Yellow-billed Cuckoo

It’s been a long, hot summer here, part of a long, difficult year. Early September has come to us like a sudden dream, with cool mornings and mild sunny days. I’m afraid to trust its promise. 

This morning began wonderfully cool – around 58 degrees when I first stepped outside, and sunny and bright. Ruby-throated Hummingbirds were already coming and going from the feeder, twittering, humming, and dueling in fast swoops and dives, hovering outside the screens to look inside and checking out red flowers on the deck, and somehow managing to come for quiet moments of sipping nectar now and then. 

Carolina Wrens sang bright songs and trilled responses. A Pine Warbler sang its gentler, lyrical trill from trees and dense vegetation on the edge of our yard. A Brown-headed Nuthatch or two called in their squeaky, cheerful-sounding way from the pines, just briefly. A Downy Woodpecker whinnied its shimmering rattle. A Red-eyed Vireo called in a harsh, whining way from a hidden spot in some oaks. A Tufted Titmouse sang peter-peter from not far away, and Carolina Chickadees chattered quietly.

By the time I got outside for a late-morning walk, the day had heated up quickly under a faded-blue, cloudless sky – and almost every bird around seemed to have taken refuge and fallen quiet, except for an abundance of Blue Jays and American Crows, and a couple of Turkey Vultures circling low, making shadows that swept across the grass and road. 

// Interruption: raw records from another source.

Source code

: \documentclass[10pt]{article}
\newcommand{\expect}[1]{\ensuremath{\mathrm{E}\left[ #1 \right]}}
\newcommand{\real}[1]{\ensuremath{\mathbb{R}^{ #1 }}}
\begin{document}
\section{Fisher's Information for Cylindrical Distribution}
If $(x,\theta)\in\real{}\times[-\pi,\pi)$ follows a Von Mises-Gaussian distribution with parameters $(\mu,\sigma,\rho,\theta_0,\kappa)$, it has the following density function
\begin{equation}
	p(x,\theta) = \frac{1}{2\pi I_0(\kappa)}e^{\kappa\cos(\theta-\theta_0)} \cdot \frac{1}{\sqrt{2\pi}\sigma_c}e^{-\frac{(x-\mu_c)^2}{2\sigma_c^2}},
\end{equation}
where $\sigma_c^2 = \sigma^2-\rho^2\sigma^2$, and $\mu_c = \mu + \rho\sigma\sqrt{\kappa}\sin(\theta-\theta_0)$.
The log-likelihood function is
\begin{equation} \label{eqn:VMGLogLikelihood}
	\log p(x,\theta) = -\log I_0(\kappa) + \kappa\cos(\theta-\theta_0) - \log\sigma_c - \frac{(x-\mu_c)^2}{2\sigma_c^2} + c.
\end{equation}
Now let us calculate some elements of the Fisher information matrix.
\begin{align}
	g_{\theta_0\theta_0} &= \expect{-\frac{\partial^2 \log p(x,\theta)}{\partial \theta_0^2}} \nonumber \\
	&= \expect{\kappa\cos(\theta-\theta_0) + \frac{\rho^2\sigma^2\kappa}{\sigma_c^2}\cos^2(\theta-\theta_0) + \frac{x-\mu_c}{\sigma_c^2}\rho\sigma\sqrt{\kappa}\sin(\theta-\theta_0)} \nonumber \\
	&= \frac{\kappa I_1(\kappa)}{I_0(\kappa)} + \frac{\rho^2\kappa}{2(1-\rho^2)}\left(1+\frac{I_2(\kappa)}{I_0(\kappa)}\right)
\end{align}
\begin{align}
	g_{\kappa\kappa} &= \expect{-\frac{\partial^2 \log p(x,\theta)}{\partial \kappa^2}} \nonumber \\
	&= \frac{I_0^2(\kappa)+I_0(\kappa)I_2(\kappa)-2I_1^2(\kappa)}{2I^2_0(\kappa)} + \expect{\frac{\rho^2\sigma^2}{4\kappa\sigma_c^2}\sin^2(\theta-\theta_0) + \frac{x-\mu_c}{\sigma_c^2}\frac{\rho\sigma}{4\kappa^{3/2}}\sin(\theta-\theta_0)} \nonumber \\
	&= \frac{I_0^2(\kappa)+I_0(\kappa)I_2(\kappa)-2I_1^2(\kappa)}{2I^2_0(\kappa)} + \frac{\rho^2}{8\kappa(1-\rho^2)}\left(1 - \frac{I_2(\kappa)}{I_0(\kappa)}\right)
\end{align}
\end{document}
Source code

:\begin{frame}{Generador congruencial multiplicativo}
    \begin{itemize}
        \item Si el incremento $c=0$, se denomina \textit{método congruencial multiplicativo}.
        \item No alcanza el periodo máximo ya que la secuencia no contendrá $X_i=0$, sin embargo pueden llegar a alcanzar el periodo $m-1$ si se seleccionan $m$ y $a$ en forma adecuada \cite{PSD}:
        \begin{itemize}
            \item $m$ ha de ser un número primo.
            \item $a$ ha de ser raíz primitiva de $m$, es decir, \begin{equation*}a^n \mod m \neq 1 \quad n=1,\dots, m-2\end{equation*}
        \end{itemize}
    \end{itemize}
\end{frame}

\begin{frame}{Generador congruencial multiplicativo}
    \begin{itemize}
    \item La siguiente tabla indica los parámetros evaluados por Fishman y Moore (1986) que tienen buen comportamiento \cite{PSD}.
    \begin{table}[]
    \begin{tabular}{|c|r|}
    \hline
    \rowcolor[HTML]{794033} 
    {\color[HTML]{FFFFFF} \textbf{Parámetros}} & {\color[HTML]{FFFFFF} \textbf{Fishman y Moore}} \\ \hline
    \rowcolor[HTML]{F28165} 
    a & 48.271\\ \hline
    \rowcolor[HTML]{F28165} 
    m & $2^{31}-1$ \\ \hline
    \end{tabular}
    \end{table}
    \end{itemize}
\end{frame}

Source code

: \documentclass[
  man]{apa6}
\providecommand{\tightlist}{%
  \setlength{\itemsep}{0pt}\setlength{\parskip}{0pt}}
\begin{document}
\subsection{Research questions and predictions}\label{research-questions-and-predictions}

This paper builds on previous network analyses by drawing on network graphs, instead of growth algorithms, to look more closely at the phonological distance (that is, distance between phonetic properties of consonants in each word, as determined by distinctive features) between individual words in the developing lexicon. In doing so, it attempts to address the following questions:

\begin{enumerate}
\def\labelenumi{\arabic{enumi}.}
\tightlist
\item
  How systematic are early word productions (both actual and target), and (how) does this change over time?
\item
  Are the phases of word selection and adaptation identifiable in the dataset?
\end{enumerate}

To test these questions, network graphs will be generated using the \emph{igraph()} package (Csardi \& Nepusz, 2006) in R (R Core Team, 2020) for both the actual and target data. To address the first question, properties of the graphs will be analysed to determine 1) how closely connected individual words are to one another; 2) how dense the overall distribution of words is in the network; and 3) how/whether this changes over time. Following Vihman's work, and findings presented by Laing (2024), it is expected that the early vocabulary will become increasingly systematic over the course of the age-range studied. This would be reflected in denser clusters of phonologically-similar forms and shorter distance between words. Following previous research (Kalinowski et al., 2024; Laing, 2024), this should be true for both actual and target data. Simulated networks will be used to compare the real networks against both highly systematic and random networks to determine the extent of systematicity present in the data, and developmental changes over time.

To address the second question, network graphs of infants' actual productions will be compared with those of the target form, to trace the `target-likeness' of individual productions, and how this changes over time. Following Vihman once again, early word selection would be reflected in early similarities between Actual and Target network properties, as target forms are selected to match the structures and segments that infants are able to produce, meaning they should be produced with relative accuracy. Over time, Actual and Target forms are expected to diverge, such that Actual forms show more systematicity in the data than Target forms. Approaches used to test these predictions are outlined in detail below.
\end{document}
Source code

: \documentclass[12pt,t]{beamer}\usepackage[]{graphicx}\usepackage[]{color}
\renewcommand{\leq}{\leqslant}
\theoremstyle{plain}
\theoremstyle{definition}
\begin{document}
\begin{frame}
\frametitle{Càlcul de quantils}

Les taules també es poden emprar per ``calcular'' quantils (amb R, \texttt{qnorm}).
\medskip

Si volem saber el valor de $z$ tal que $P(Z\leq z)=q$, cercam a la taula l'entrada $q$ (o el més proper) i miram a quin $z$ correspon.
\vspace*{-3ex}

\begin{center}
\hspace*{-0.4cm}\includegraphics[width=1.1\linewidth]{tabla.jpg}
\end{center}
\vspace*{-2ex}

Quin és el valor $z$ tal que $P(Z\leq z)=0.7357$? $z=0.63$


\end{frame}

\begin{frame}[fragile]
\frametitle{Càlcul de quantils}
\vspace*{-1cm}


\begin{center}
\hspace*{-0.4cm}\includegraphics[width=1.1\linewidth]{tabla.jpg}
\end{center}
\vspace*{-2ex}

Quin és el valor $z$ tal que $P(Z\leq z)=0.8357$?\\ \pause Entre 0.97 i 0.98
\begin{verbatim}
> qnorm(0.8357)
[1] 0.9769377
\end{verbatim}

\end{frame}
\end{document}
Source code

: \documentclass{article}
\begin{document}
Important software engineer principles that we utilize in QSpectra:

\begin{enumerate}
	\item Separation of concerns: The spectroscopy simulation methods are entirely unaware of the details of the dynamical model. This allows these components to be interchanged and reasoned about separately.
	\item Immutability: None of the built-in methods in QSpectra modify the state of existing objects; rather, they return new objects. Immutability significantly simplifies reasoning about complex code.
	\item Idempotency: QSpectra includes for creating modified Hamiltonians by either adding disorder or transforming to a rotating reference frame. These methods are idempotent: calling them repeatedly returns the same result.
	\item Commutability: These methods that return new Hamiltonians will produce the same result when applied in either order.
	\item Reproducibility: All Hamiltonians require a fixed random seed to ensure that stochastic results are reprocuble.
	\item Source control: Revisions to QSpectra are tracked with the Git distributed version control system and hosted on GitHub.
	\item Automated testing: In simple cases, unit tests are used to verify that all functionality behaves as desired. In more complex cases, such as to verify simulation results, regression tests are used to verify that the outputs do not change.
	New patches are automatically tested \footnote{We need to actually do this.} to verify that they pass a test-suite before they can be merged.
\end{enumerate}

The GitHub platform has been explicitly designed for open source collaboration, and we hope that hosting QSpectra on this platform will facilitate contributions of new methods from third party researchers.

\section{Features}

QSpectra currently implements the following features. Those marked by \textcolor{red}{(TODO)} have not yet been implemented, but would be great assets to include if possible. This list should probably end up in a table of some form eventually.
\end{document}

When a long-tailed bird flew across the road not far ahead of me, stopping in the lower branches of a pecan tree, I stopped to check it out and was surprised and happy to see a sleek, elegant bird as exotic in appearance as its name – a Yellow-billed Cuckoo, a slender, long bird with a smooth taupe-brown back and crown, cream-white breast and belly, and the down-curved yellow bill. The tail was long and, seen from below, black with big dramatic white spots. Touches of cinnamon color showed in the wings. It’s one of our most impressive summer birds, and one of the least-often seen because it spends most of its time high up in the canopy of hardwood trees. Its distinctive, percussive calls, however, can quite often be heard throughout the summer months. 

A Yellow-billed Cuckoo is not a fluttery bird. It takes its time, moving deliberately, almost royally, along and through branches and leaves as it searches for insects and other food – especially for caterpillars, a favorite. I watched it for several minutes as it hunted, moving from spot to spot, but not leaving this tree. It sat in a rather hunched posture over a branch, and then made a quick plunge back into the leaves – and turned back around with a long dark wiggling caterpillar in its bill. It shook the caterpillar several times, then worked it into its bill to eat.

After several charmed minutes, an especially loud truck came by and the Cuckoo disappeared, flying toward other trees further away from the road. But I’d had a wonderful time watching it! A brief, enchanted window into a world we so seldom see. 

There is some concern about the future of Yellow-billed Cuckoos because populations have declined by more than 30 percent over the past 50 years. Loss of the woodland habitat they need, with streams or other water nearby, is one of the main reasons for the decline, and efforts to protect or restore this kind of habitat could be helpful.